Salari, Ocse. Siamo ultimi tra i paesi del G7, primi per carico fiscale

ROMA – Con 19.232 mila euro netti annui, il salario medio di un single italiano senza figli, il nostro Paese è il fanalino coda delle nazioni industrializzate. Un rapporto Ocse ci classifica al 22° posto. Nel 2010 la crisi economica ha congelato gli stipendi medi, ma le statistiche fotografano una realtà che viene da lontano: siamo infatti i primi per carico fiscale e contributivo che pesa sulla busta paga. Si riferiva proprio a questi dati il ministro Fornero quando ha buttato là, forse per spostare l’attenzione dalla querelle dell’articolo 18, che è ora di trovare un modo per alzare i salari.

Comunque, per tornare alla classifica, nel Regno Unito un single senza figli (è il parametro rappresentativo scelto dall’Ocse) guadagna ogni anno 30550 euro all’anno netti, negli Stati Uniti 25380 (corrispondenti a 39929 dollari), in Germania 24156 euro, in Francia 21444 euro. Va molto meglio ai single svizzeri con  32238 euro, va molto peggio ai messicani con meno di 8 mila euro annui. Nel contesto generale delle retribuzioni spicca il dato dei salari di ingresso nel mondo del lavoro, rimasti ai livelli di trent’anni fa. “Chi si affaccia oggi nel mondo del lavoro sembra escluso dai benefici della crescita del reddito occorsa negli ultimi decenni”, ha sostenuto il governatore della Banca d’Italia Ignazio Visco qualche giorno fa.

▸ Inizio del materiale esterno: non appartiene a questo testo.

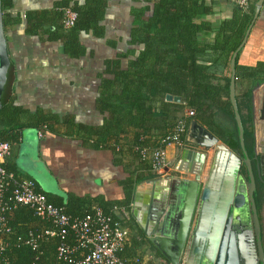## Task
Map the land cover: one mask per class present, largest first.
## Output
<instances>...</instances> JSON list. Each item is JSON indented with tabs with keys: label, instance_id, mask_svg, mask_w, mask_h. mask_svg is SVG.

Primo problema, il cuneo fiscale e contributivo, cioè l’insieme di tasse e contributi pagato da impiegati e datore di lavoro,  troppo elevato. Infatti, rispetto per esempio ai paesi ricchi del G7, recuperiamo parecchie posizioni soltanto se il raffronto avviene sul salario lordo. Siamo ultimi per il livello dei salari ma ai primi posti (quinti) per carico fiscale e contributivo. Nel 2010, la componente non salariale ha raggiunto il 46,9% della busta paga di un single senza figli, in lieve aumento rispetto all’anno precedente (o,03%) per effetto del maggior peso Irpef. Il 15,4% del cuneo è incamerato dal Fisco, il 7,2% è pagato dal dipendente per la pensione e l’assistenza sanitaria, il 24,3% è versato dal datore di lavoro. IN Germania, per avere un confronto, i contributi sono divisi quasi in parti uguali tra dipendente (17,2%) e datore (16,2%) mentre le tasse in senso stretto assorbono il 15,7% della busta paga.